Seattle University's student newspaper since 1933

The Spectator

Seattle University's student newspaper since 1933

The Spectator

Seattle University's student newspaper since 1933

The Spectator

Students Not Won Over By Obamacare

From 2009 to 2013, it has been quite a roller coaster ride for President Barack Obama’s Affordable Care Act, better known as Obamacare. Signed into law by Obama on March 23rd, 2010, and upheld in the Supreme Court on June 28th, 2012, the law has since moved forward amidst questions and uncertainty in the efforts to make the act work for the public.

The goal was to provide insurance to all Americans, especially to those who needed it the most—youth. Students between the ages of 18 to 34 were seen as the group that needed the insurance, and the Obama administration worked to advertise the bill particularly to that age group.

As of December 2013, however, only 20 percent of the college student population had signed up for the Affordable Care Act (ACA). A number which is lower than what the Obama Administration had expected. Such could be a result of a number of things including receiving adequate insurance from other sources.

Amy Teresa, junior, junior, says, “I have insurance from the school.” Many universities provide insurance to students. In addition, retailers and other companies often provide insurance to their employees and that is another reason why this hasn’t appealed to students the way the lawmakers would have wanted.

Workers employed at companies like Fred Meyer and Safeway are insured through the employer and their insurances usually cover for 80 percent of the total costs.

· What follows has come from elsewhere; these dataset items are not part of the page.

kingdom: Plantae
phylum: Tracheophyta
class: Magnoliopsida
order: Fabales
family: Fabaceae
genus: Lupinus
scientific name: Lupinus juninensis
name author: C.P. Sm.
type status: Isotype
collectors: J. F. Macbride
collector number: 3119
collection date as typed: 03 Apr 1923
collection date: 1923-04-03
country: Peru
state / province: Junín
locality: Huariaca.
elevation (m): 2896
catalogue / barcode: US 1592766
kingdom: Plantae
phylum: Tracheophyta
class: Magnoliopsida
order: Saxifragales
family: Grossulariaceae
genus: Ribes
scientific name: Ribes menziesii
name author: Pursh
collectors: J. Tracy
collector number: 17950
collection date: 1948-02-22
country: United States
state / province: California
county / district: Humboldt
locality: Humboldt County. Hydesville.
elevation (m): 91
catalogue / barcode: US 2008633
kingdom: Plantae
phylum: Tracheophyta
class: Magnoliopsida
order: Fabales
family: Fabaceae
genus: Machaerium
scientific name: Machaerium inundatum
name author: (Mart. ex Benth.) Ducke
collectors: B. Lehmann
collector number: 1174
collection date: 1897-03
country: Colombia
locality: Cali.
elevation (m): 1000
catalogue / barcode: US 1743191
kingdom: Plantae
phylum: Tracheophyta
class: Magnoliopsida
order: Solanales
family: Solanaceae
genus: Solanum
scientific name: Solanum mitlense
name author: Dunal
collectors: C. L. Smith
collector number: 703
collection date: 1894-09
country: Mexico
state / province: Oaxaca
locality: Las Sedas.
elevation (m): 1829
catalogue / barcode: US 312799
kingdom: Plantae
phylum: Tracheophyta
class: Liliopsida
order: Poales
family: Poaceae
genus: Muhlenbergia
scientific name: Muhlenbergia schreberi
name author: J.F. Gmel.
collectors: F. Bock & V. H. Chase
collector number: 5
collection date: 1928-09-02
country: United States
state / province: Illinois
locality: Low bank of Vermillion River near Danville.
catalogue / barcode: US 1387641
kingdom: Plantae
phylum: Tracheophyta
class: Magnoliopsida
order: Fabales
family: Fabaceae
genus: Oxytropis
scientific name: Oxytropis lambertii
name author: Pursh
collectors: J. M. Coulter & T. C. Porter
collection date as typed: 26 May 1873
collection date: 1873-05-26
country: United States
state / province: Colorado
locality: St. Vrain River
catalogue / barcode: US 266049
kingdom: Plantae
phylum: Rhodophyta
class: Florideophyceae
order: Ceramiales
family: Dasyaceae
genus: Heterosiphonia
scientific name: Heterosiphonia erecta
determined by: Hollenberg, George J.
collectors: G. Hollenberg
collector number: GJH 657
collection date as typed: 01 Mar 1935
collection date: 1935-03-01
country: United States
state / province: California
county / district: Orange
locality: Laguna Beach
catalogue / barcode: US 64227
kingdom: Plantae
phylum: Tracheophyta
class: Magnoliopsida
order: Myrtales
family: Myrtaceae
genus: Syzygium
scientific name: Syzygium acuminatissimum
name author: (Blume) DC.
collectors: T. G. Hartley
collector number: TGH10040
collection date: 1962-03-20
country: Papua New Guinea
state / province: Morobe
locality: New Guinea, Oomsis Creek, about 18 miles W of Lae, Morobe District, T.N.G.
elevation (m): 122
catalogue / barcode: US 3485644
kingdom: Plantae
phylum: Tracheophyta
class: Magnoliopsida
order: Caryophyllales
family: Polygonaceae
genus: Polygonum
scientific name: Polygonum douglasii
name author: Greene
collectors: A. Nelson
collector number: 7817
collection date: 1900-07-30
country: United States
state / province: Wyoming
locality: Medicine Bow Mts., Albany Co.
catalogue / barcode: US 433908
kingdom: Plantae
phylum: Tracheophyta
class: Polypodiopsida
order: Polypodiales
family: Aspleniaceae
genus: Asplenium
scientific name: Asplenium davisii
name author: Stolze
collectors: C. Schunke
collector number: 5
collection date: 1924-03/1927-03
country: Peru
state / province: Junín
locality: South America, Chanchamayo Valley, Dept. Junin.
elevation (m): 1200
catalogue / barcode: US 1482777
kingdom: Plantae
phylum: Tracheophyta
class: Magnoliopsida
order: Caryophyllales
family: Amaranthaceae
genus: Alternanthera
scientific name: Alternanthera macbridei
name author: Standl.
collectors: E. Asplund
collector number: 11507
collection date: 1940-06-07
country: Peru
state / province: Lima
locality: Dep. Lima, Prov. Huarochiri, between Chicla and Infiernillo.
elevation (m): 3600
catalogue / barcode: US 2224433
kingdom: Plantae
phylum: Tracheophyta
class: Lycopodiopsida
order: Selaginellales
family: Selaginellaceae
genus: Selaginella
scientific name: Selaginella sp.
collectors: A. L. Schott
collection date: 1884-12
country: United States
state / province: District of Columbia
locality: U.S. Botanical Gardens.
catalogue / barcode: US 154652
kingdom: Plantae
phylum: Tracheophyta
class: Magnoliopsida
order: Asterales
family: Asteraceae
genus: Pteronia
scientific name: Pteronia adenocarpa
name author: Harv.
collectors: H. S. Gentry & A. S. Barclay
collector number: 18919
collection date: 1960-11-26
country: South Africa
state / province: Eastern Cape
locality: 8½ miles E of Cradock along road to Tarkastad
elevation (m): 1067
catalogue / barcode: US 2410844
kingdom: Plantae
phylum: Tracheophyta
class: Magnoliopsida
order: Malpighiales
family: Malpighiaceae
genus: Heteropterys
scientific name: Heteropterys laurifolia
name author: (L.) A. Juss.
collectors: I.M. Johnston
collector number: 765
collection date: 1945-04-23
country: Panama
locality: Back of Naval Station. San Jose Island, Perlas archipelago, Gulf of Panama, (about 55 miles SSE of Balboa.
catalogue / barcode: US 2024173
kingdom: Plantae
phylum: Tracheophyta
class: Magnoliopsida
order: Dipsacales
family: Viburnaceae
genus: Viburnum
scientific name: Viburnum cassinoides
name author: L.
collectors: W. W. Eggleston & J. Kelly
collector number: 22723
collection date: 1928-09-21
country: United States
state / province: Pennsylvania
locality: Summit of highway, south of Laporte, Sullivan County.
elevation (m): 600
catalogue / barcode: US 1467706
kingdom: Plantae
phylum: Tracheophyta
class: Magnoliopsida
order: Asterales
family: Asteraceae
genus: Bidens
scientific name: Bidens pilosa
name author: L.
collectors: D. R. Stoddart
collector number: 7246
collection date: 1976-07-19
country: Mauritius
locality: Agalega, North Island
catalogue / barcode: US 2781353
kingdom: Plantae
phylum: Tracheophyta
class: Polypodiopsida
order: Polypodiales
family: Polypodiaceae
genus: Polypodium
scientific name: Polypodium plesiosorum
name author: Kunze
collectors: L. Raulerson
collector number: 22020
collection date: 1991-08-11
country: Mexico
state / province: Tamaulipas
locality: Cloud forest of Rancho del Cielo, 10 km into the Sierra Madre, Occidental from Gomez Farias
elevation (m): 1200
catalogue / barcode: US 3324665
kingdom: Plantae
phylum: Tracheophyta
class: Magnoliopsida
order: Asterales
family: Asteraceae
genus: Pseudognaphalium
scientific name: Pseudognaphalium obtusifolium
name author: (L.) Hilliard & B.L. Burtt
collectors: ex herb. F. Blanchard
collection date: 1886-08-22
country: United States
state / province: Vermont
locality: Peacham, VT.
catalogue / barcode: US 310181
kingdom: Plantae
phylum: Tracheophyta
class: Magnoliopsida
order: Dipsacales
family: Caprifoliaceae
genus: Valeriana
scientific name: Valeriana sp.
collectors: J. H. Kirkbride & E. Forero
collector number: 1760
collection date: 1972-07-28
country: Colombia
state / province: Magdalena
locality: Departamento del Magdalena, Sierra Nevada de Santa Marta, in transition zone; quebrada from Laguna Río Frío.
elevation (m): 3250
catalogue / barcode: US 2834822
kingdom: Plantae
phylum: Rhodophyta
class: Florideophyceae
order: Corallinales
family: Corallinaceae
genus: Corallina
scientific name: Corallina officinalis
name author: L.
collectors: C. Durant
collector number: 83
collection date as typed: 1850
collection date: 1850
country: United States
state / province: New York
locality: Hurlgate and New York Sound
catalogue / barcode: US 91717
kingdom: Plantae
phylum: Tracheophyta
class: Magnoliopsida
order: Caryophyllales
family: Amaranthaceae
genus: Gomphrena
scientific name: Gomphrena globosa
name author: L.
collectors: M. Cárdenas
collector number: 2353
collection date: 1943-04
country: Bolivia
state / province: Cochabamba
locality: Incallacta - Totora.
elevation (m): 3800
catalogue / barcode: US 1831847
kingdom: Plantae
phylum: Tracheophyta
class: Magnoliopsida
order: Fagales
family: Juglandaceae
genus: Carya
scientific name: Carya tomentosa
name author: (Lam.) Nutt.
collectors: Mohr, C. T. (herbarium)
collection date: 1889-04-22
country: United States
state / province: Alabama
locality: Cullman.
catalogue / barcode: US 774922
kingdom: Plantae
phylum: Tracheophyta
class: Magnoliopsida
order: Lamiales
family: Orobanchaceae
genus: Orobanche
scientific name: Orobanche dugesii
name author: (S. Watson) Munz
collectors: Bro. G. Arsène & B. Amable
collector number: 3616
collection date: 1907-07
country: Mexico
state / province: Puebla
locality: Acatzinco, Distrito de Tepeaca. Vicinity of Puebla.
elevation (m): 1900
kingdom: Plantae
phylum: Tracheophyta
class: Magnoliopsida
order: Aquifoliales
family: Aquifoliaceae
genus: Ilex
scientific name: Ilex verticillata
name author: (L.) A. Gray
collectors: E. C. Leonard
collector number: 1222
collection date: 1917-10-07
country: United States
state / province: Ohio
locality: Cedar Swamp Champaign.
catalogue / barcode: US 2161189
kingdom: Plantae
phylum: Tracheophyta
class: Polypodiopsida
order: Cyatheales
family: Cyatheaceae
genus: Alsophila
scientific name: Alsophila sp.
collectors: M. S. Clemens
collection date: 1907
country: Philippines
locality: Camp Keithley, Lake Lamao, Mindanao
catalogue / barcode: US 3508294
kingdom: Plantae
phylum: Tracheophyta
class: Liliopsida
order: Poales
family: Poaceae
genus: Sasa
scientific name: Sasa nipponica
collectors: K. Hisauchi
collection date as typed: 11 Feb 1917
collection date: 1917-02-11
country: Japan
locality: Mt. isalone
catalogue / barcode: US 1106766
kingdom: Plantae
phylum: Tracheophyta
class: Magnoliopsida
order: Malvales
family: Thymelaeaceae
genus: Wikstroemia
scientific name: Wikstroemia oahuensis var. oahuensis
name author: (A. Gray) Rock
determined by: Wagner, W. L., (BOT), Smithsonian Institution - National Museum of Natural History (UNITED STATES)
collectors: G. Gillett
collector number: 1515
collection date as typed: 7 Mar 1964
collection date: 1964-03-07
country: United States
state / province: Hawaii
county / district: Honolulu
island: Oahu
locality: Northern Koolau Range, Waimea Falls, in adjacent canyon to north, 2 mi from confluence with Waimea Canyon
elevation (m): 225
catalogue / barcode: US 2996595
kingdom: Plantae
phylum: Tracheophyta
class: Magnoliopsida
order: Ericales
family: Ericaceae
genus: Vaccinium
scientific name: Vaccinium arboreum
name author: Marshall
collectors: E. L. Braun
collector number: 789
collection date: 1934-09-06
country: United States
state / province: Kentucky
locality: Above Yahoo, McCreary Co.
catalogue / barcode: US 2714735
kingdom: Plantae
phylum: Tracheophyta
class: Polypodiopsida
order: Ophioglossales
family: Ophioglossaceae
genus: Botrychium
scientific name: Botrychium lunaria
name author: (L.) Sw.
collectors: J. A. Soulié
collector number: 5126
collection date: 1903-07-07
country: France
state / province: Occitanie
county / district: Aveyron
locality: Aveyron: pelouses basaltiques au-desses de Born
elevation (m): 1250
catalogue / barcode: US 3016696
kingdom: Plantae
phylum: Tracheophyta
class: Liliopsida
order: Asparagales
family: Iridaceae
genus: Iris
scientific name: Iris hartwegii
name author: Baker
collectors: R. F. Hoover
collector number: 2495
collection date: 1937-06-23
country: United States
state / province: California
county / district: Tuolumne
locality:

The ACA dictates that students can stay on their parents’ insurance until the age of 26 regardless of their marital status. This makes it easier for students to have access to insurance.

Avery Caruthers, junior, stated that she too is on her parents’ insurance and also pointed out that students may not have a lot of knowledge about Obamacare, despite the effort by the advertisement campaigns.

Louisa Edgerly, a professor of communications and journalism at Washington University, pointed out that enrollment may be slow because students often work multiple jobs and focus mainly on getting by and paying bills. She worked with students in a communication leadership program to interview young people about this very topic, finding that answers were varied.

“Several people we spoke to were also very skeptical about both the for-profit insurance industry and its ability to deliver truly affordable insurance plans, and about the U.S. health care industry, with its opaque schemes, non-transparent pricing of services, and confusing rules and regulations,” Edgerly said. “So, this attitude seems to have made them reluctant or slower to sign up for individual plans through the health exchange services.”

However, Anis Beyzaee, a student of Bellevue College plans to sign up. The cost of having insurance under the ACA could be zero depending on the income and the size of the family, he said—a piece of information not known to all.

“From what we heard in our research project, many young adults do not have much information about exactly what is available to them now through the ACA,” Edgerly said in an email. “Information is out there, and they could find it if they searched, but the motivation to search for it seems to be low among relatively healthy young adults.”

Washington state has had over 69,000 people sign up for Obamacare and is considered to be one of the states where the ACA has tasted success.

Even with the glitches in the system that made online application difficult and forced the White House to make official statements, the Affordable Care Act seems to have picked up and even though the initial signups says a different story, it’ll change with time. Considering the fact that we have more insured people than we did yesterday, we need to give this time to see how it plays out and whether or not it appeals to our student body remains a question that will be answered in the future.